Software Visualization via Hierarchic Micro/Macro Layouts

Martin Nöllenburg¹, Ignaz Rutter² and Alfred Schuhmacher²

¹TU Wien, Vienna, Austria
²Karlsruhe Institute of Technology (KIT), Karlsruhe, Germany

Keywords: Hierarchical Graph Layout, Compound Graphs, Software Visualization.

Abstract: We propose a system for visualizing the structure of software in a single drawing. In contrast to previous work we consider both the dependencies between different entities of the software and the hierarchy imposed by the nesting of classes and packages. To achieve this, we generalize the concept of micro/macro layouts introduced by Brandes and Baur (Baur and Brandes, 2008) to graphs that have more than two hierarchy levels. All entities of the software (e.g., attributes, methods, classes, packages) are represented as disk-shaped regions of the plane. The hierarchy is expressed by containment, all other relations, e.g., inheritance, functions calls and data access, are expressed by directed edges. As in the micro/macro layouts of Brandes and Baur, edges that “traverse” the hierarchy are routed together in channels to enhance the clarity of the layout. The resulting drawings provide an overview of the coarse structure of the software as well as detailed information about individual components.

1 INTRODUCTION

Source code is the natural textual representation of software. While it can be read and modified by humans and is suitable for transformation into an executable, it lacks communicative power on larger scales. Beyond the smallest software, getting familiar with a software by means of the code alone or even analyzing the overall condition of a software based on only its code is a difficult if not impossible task. It is therefore desirable to create visualizations of software that give a better overview, facilitate exploration of a software and allow to recognize the dependencies of certain parts of a software.

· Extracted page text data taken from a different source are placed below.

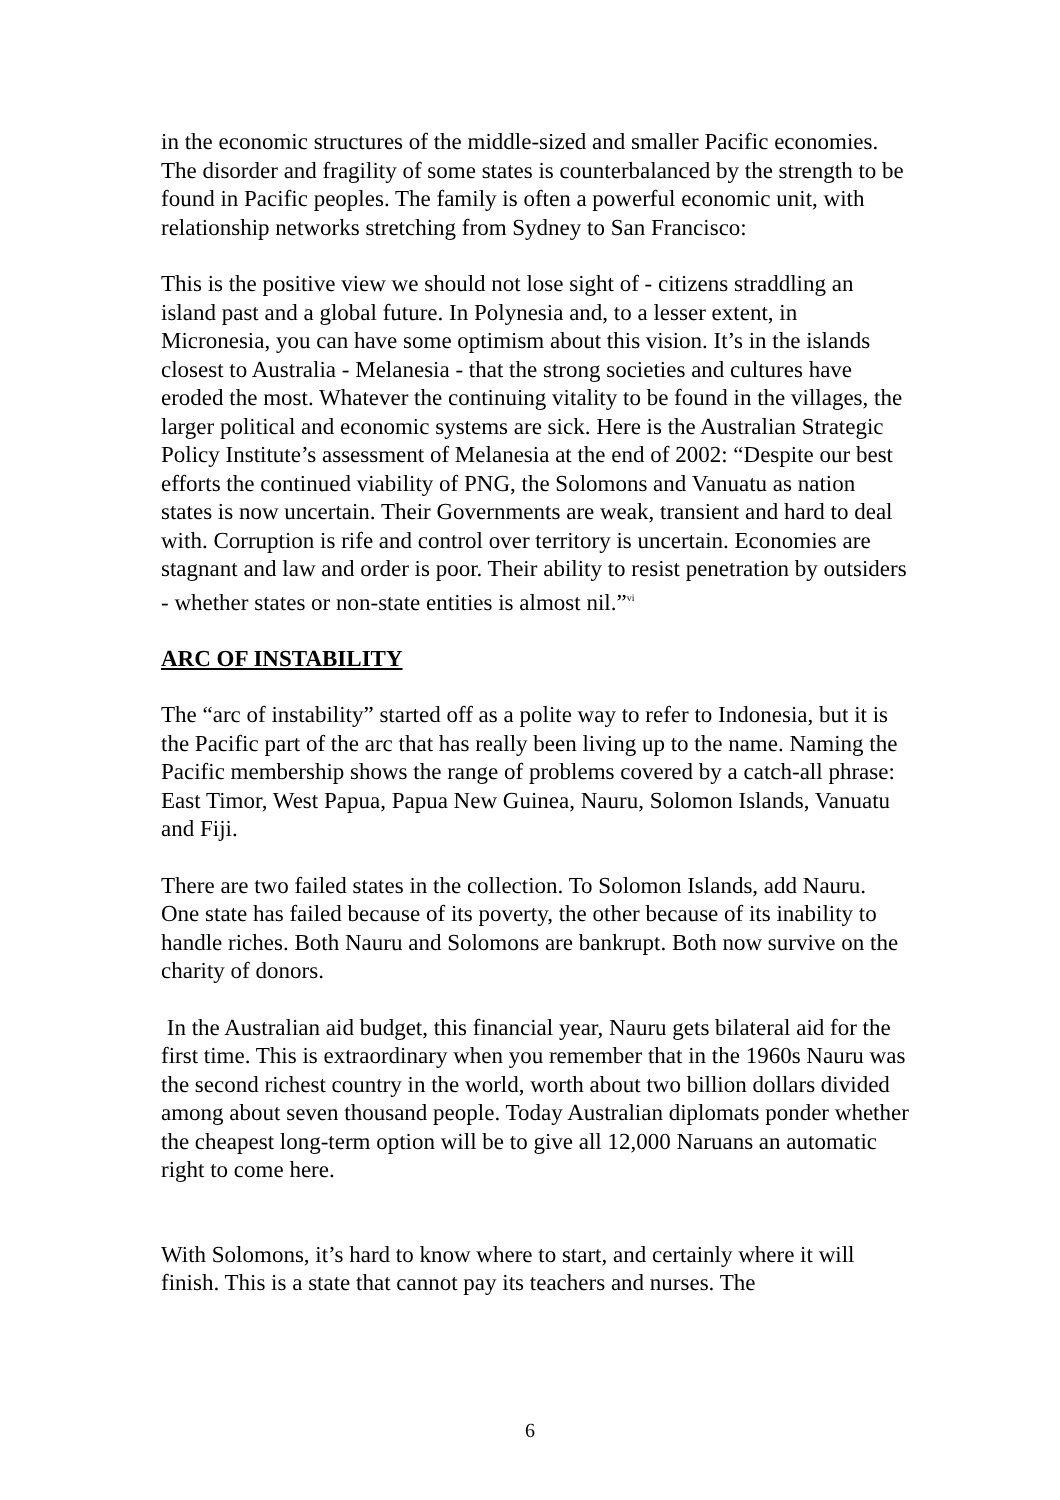in the economic structures of the middle-sized and smaller Pacific economies. The disorder and fragility of some states is counterbalanced by the strength to be found in Pacific peoples. The family is often a powerful economic unit, with relationship networks stretching from Sydney to San Francisco:
This is the positive view we should not lose sight of - citizens straddling an island past and a global future. In Polynesia and, to a lesser extent, in Micronesia, you can have some optimism about this vision. It’s in the islands closest to Australia - Melanesia - that the strong societies and cultures have eroded the most. Whatever the continuing vitality to be found in the villages, the larger political and economic systems are sick. Here is the Australian Strategic Policy Institute’s assessment of Melanesia at the end of 2002: “Despite our best efforts the continued viability of PNG, the Solomons and Vanuatu as nation states is now uncertain. Their Governments are weak, transient and hard to deal with. Corruption is rife and control over territory is uncertain. Economies are stagnant and law and order is poor. Their ability to resist penetration by outsiders - whether states or non-state entities is almost nil.”<sup>vi</sup>
ARC OF INSTABILITY
The “arc of instability” started off as a polite way to refer to Indonesia, but it is the Pacific part of the arc that has really been living up to the name. Naming the Pacific membership shows the range of problems covered by a catch-all phrase: East Timor, West Papua, Papua New Guinea, Nauru, Solomon Islands, Vanuatu and Fiji.
There are two failed states in the collection. To Solomon Islands, add Nauru. One state has failed because of its poverty, the other because of its inability to handle riches. Both Nauru and Solomons are bankrupt. Both now survive on the charity of donors.
In the Australian aid budget, this financial year, Nauru gets bilateral aid for the first time. This is extraordinary when you remember that in the 1960s Nauru was the second richest country in the world, worth about two billion dollars divided among about seven thousand people. Today Australian diplomats ponder whether the cheapest long-term option will be to give all 12,000 Naruans an automatic right to come here.
With Solomons, it’s hard to know where to start, and certainly where it will finish. This is a state that cannot pay its teachers and nurses. The
6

In this paper we propose and demonstrate a graph-based, node-link diagram visualization technique for software extending the micro/macro layout style of Baur and Brandes (Baur and Brandes, 2008) to multiple hierarchy levels. It is natural to model software by a graph that contains a vertex for each entity in the source code, such as packages, classes, methods, and fields. Relations are modeled as (usually directed) edges between these entities; for example code couplings such as inheritance, method calls, and field accesses. One characteristic of graphs obtained from software is that they usually contain a very strong multi-level hierarchy in addition to non-hierarchic relations; methods and fields are contained in classes, which are contained in packages, which may again be grouped in larger packages. Since the hierarchic structure is created explicitly by the software designers, it can be assumed to encode key insights in the software architecture. A main feature of our visualization technique is that it places a special emphasis on these hierarchic relations and encodes them differently from non-hierarchic relations. A node-link diagram in micro/macro style that stresses the hierarchic relations may serve as a large overview map of a software project, but it still maintains details when focusing on a particular part of the layout. Much like a cartographic map that gives an overview when viewed from a distance, with only larger geographic features (or higher-level nodes) visible, but that also presents detailed information when moving closer.

1.1 Related Work

There are various methods and systems for visualizing certain aspects of a software, for two surveys see (Diehl, 2007; Diehl and Telea, 2014). Here we focus on graph-based approaches using node-link diagrams since we want to create a spatial overview map of the hierarchical structure of a software project. We note that in the literature, matrix-based and hybrid approaches are also successfully applied to software visualization, e.g., (van Ham, 2003; Rufiange et al., 2012; Abuthawabeh et al., 2013; Rufiange and Melançon, 2014).
There are several previous papers that employ force-based graph layout algorithms to visualize graphs derived from software projects (Collberg et al., 2003; Beyer, 2005; Palepu and Jones, 2013). Some approaches apply clustering methods or use hierarchical information to indicate grouping patterns either by color or by spatial grouping. However, these approaches show only straight-line edges and do not properly use a containment metaphor for visualizing hierarchies. Other works focus on the hierarchical structure of software using space-filling, treemap-like 3D visualizations in the style of a city map (Wettel and Lanza, 2007), which may be enriched by showing hierarchically bundled edges on top of the city (Caserta et al., 2011). Polyptychon (Daniel et al., 2014) is an interactive tool for creating node-link diagrams of software compound graphs that focuses on dependency edges with respect to a selected view node and a local context. Hierarchical edge bundling itself has also been applied to software visualization as an independent edge layout method on top of existing hierarchical layouts (Holten, 2006) (e.g., radial, treemap, and balloon layouts).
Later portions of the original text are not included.